EXERCISE INSTRUCTIONS:
Copy all lines below that use the word "currently".

DATA FOR THE TASK:
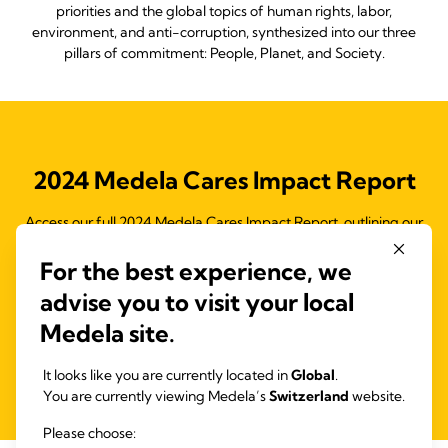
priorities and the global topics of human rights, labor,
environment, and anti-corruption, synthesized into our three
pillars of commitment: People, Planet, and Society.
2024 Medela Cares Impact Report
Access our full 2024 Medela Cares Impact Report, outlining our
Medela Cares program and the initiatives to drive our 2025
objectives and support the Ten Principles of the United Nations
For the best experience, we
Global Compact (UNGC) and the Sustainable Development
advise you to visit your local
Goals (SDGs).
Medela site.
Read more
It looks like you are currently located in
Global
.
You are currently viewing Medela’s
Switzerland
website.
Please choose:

RESULT:
It looks like you are currently located in
You are currently viewing Medela’s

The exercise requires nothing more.